Department of Pharmacology, Northwestern University Feinberg School of Medicine, Chicago, IL, USA.
Center for Synthetic Biology, Northwestern University, Evanston, IL, USA.
Nature. 2023 Aug;620(7973):434-444. doi: 10.1038/s41586-023-06328-6. Epub 2023 Jul 19.

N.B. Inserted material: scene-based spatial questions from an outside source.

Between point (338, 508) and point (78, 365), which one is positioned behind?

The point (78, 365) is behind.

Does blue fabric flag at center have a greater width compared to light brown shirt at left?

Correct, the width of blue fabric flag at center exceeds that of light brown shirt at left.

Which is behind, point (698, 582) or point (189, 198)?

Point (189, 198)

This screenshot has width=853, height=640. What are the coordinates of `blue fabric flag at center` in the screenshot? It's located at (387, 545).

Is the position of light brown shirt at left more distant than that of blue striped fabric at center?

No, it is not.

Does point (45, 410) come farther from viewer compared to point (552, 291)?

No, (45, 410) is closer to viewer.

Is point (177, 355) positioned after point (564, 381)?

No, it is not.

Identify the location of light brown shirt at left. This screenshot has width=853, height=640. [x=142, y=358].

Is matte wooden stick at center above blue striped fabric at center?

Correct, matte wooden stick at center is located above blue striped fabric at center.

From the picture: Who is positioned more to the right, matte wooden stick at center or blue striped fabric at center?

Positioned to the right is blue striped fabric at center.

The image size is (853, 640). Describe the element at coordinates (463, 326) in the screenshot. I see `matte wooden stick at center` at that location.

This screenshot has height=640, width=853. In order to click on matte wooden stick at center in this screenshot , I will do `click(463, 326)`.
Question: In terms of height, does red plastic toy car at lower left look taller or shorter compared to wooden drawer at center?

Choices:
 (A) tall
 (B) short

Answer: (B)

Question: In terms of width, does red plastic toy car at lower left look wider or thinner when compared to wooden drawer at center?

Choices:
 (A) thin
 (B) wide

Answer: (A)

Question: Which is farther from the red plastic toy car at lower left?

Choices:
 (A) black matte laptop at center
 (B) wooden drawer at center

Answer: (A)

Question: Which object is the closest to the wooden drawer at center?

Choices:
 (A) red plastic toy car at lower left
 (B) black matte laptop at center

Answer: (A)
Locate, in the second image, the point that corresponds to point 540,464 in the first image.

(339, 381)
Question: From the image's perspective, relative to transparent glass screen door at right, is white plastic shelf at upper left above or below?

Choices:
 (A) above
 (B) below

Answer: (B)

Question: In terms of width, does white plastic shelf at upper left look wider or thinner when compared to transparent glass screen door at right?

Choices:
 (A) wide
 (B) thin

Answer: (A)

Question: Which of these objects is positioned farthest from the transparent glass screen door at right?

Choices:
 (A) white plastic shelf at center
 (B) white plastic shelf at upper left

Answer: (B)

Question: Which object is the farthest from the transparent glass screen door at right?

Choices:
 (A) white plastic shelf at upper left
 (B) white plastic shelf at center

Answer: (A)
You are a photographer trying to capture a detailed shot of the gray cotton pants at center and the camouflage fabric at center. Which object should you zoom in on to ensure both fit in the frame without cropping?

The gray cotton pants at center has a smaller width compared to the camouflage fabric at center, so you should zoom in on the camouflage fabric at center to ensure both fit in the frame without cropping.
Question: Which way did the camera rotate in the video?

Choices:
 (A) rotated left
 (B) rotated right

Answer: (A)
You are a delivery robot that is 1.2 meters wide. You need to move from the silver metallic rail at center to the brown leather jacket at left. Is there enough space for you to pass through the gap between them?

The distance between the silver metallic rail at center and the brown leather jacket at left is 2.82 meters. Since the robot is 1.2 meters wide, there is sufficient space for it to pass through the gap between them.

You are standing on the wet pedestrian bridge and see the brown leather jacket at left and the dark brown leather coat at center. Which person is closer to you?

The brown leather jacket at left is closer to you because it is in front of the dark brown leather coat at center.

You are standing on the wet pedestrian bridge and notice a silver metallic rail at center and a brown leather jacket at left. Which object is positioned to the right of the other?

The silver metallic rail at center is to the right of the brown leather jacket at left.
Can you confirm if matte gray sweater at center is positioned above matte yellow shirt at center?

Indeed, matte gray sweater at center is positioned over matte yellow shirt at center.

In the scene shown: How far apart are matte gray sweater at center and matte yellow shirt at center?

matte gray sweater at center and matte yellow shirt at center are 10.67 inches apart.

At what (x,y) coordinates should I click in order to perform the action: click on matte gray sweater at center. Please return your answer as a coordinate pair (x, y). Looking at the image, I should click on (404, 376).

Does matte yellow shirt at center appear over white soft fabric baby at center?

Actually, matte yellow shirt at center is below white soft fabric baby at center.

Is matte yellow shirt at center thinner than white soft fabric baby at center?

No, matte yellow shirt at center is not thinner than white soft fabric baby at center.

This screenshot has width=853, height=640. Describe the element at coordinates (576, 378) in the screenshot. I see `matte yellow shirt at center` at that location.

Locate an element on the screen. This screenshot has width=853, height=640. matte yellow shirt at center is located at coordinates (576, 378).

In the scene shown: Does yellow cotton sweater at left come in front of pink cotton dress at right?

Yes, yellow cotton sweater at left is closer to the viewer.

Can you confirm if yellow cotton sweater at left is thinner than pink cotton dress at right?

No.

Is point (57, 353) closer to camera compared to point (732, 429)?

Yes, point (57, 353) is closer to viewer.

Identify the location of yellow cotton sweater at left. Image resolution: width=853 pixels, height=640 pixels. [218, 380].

Advances in DNA sequencing and machine learning are providing insights into protein sequences and structures on an enormous scale. However, the energetics driving folding are invisible in these structures and remain largely unknown. The hidden thermodynamics of folding can drive disease, shape protein evolution and guide protein engineering, and new approaches are needed to reveal these thermodynamics for every sequence and structure. Here we present cDNA display proteolysis, a method for measuring thermodynamic folding stability for up to 900,000 protein domains in a one-week experiment. From 1.8 million measurements in total, we curated a set of around 776,000 high-quality folding stabilities covering all single amino acid variants and selected double mutants of 331 natural and 148 de novo designed protein domains 40-72 amino acids in length. Using this extensive dataset, we quantified (1) environmental factors influencing amino acid fitness, (2) thermodynamic couplings (including unexpected interactions) between protein sites, and (3) the global divergence between evolutionary amino acid usage and protein folding stability. We also examined how our approach could identify stability determinants in designed proteins and evaluate design methods. The cDNA display proteolysis method is fast, accurate and uniquely scalable, and promises to reveal the quantitative rules for how amino acid sequences encode folding stability.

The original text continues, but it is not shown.